The key to getting traffic from people searching for images on Google's image searches is to get an image on your site to display on the first page whenever someone searches for a search term that you are targeting or that is relevant to your website.

So how do you do that?

  • First, name your image for what it is. If your image is a photograph of an apple, then call the file apple.jpg or even apple-apple.jpg. Google images looks for clues for what the image is in the name of the file as well as the text that surrounds it, because the search engine cannot actually see or interpret the image itself. You can have a photograph of an apple but call it iceberg, but that image is unlikely to show up when someone searches for "apple". It might however show up, rather incongruously, when someone searches for "iceberg"
  • Second, use the "Alt" tag within your HTML code to describe what your image is. How you describe it will affect how the search engine displays it in the results. So if your Alt tag reads "apple" your image will be cataloged and displayed will all kinds of apples: red apples, green apples, apple logos etc. Since this is a broad term, you will have lots of competition and so your image may be lost in the shuffle. However, broader terms tend to get more traffic so this may balance out. To rank higher, you have to target your image better. For example, if your image is of a red apple, you may wish to write "red apple" in the ALT tag. This means that your image will show up when someone searches for "red apple" but not when they search for "green apple". Here are a couple of sites that describe how to use the "ALT" tag: and
  • Surround the image with relevant text. If you have a picture of an Amish buggy, it should be surrounded by text pertaining to Amish horse buggies if you want the image to rank high when someone searches for associated terms
  • Have lots of images on your site, each optimized for the search engine as described above. This is because you want to have multiple points of entry to your site (each image that is displayed in Google's image search is a potential gateway to your website) and also because ranking well on Google is always a bit of a lottery. You never know which image will be a hit, no matter how carefully you optimize that image.
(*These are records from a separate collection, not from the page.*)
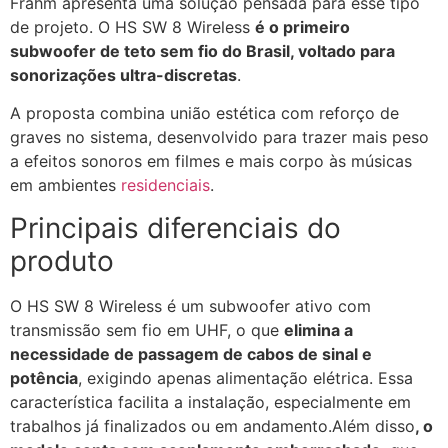
Frahm apresenta uma solução pensada para esse tipo
de projeto. O HS SW 8 Wireless
é o primeiro
subwoofer de teto sem fio do Brasil, voltado para
sonorizações ultra-discretas
.
A proposta combina união estética com reforço de
graves no sistema, desenvolvido para trazer mais peso
a efeitos sonoros em filmes e mais corpo às músicas
em ambientes
residenciais
.
Principais diferenciais do
produto
O HS SW 8 Wireless é um subwoofer ativo com
transmissão sem fio em UHF, o que
elimina a
necessidade de passagem de cabos de sinal e
potência
, exigindo apenas alimentação elétrica. Essa
característica facilita a instalação, especialmente em
trabalhos já finalizados ou em andamento.Além disso
, o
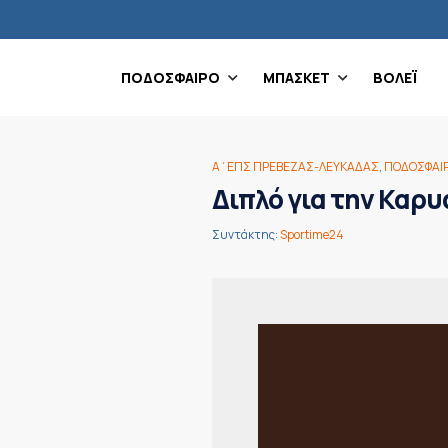
ΠΟΔΟΣΦΑΙΡΟ
ΜΠΑΣΚΕΤ
ΒΟΛΕΪ
Α΄ΕΠΣ ΠΡΕΒΕΖΑΣ-ΛΕΥΚΑΔΑΣ
,
ΠΟΔΟΣΦΑΙ
Διπλό για την Καρ
Συντάκτης:
Sportime24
In other words don't put all your eggs in one basket.
  • High quality, high resolution photographs rank better in Google images
  • Google images will assign more importance, and therefore your image is more likely to show up in their results, to larger images
  • Google will also notice images that are near the top of the page, more than something that appears at the very bottom

Don't Do This:

As important as it is to use proactive SEO techniques to make sure that your images rank well in the search results, it is also important to avoid these following mistakes that can result in your site being penalized in the search results:

  • Do not spam. For example, do not name or label your photo or image something that it is not. For example, do not take a picture of a rock and name it Kim Kardashian, in the hopes of getting a piece of the massive search traffic for her name. Google can tell that it isn't her and that the description does not match the image.
  • Do not violate copyright, Just because a picture is on the internet does not mean that you can use it. If you add it to your site without permission you can get into a lot of legal trouble and in any event Google will detect your duplicate content and penalize you in its rankings
  • Do not add text or watermarks to an image. Although it is tempting to add some proof of ownership to your images so no one else can use them, doing so is deprecated by Google and will hurt you in terms of traffic.